Delany’s use of elision, direct address, and conditional narration of offstage events by the unseen narrator seems to me to be intended to evoke first-person address narration as seen in, among others, Kipling’s Just So Stories and The Princess Bride, where the use of direct address implies a sort of parent-child intimacy. He also uses it to call out two specific authorial elisions as narrative puzzles for the reader, one of which is simple to resolve (in the chapter where Pyrn meets Gorgik), and one of which is inherently ambiguous (Pyrn’s encounter with Gauine).

A particular puzzle which hovered behind the entire book for me is the identity of Pyrn’s parents, or maybe their extended family. Pyrn is clearly drawn as exceptional along two axes, in adventurousness and in intelligence, and she is shown as having been raised by another exceptionally intelligent person, her great-aunt, Belham’s friend. Pyrn’s father, we are told, was a dark-skinned (“black”, more accurately) man who joined the army after leaving his partner (“not overly married,” given vague precision in the narrative by a handwavy set of descriptions) and died of disease in the south while enlisted. Pyrn’s mother leaves her with her great-aunt to seek work in a nearby mountain town and Pyrn sees her from time to time growing up. I don’t think we are told if Pyrn’s nameless (?) great-aunt is maternal or paternal but I assume she is maternal. Pyrn recalls an interaction with a cousin, so presumably her mother has at least one sibling, if Pyrn is using cousin in a strict first-cousin sense, which we cannot know.

I don’t think Delany gives us more than that, which means that possibly this is an intended dead-end. The perfect consonance of the tale of Mad Queen Olin told by Norema after Pyrn lands her dragon to the events that Pyrn experiences at the earl’s house and thereafter imply that Delany wants us to see Pyrn as a potential queen, but not necessarily one bound to her rise by heredity and certainly not originating in priviliege.

It’s been too long for me to recall if he revisits her character in later books.

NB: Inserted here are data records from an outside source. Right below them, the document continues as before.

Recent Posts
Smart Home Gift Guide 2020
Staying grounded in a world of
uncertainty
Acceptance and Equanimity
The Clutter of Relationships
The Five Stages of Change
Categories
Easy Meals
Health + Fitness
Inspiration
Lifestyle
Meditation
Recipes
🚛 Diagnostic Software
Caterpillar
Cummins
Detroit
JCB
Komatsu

Finally, I found some unexpected similarities with a couple of other works unmentioned above by other veteran SFF authors writing in a fantasy-ish milieu. I suppose this is reflective of a trend in SFF editorial guidance in the late seventies and through the eighties.

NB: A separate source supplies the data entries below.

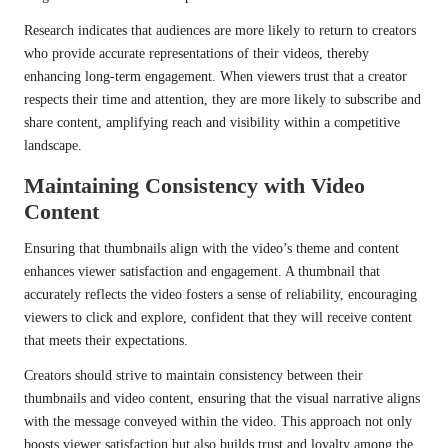
Research indicates that audiences are more likely to return to creators
who provide accurate representations of their videos, thereby
enhancing long-term engagement. When viewers trust that a creator
respects their time and attention, they are more likely to subscribe and
share content, amplifying reach and visibility within a competitive
landscape.
Maintaining Consistency with Video
Content
Ensuring that thumbnails align with the video’s theme and content
enhances viewer satisfaction and engagement. A thumbnail that
accurately reflects the video fosters a sense of reliability, encouraging
viewers to click and explore, confident that they will receive content
that meets their expectations.
Creators should strive to maintain consistency between their
thumbnails and video content, ensuring that the visual narrative aligns
with the message conveyed within the video. This approach not only
boosts viewer satisfaction but also builds trust and loyalty among the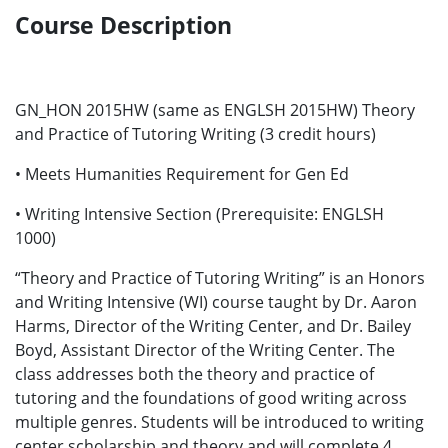
Course Description
GN_HON 2015HW (same as ENGLSH 2015HW) Theory
and Practice of Tutoring Writing (3 credit hours)
• Meets Humanities Requirement for Gen Ed
• Writing Intensive Section (Prerequisite: ENGLSH
1000)
“Theory and Practice of Tutoring Writing” is an Honors
and Writing Intensive (WI) course taught by Dr. Aaron
Harms, Director of the Writing Center, and Dr. Bailey
Boyd, Assistant Director of the Writing Center. The
class addresses both the theory and practice of
tutoring and the foundations of good writing across
multiple genres. Students will be introduced to writing
center scholarship and theory and will complete 4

Pyrn’s world is reminiscent to me of some of the eras depicted in Brian Aldiss’ Helliconia cycle, which is not strictly fantasy, but more of an attempt to write a comprehensive world history for a fictional planet in a fictional star system while worldbuilding as much of a physics-and-chemistry accurate setting as possible.

The other thing that Pyrn’s story reminded me of, unsurprisingly, is Aria’s arc in GoT, both the books and the show. This is unsurprising to me because GRRM is such a magpie. I am definitely not saying that GRRM stole Delany’s story and copied Aria from Pyrn, not in the least! GRRM borrows so many settings and from so many sources and tosses them all into the mix that it’s unsurprising when one finds a trace of this book or that book in his output. It is the nature of storytelling, and writers pursuing creation in the heroic fantasy tradition will, after all, use certain tropes repeatedly: dragons and caves by firelight, half-ruined castles marked with dragon sculptures on cliffs by the sea, roadside inns and moonlit crossroads and half-baked bread accompanied by mugs of beer.
posted by mwhybark at 9:37 AM on September 25, 2019


Appendix A:

Back in February, when your letter arrived, I dutifully forwarded it to the address for S. L. Kermit that K. Leslie Steiner had left with me before going off to take a guest-teaching position at the University of Bologna.

heh heh heh. University of Bologna, haw.
posted by mwhybark at 7:00 PM on September 25, 2019


Appendix B:

Anne McCaffrey shares an April 1st birthday with me. For years I have wanted to write something touching on dragons that could serve as a kind of joint birthday present to us both. Happy birthday, Annie.

I shall regard the etymology of Pryn’s name as a solved problem, then.

A name I was surprised to see in this section, but which should not have surprised me, is that of Pat Califa.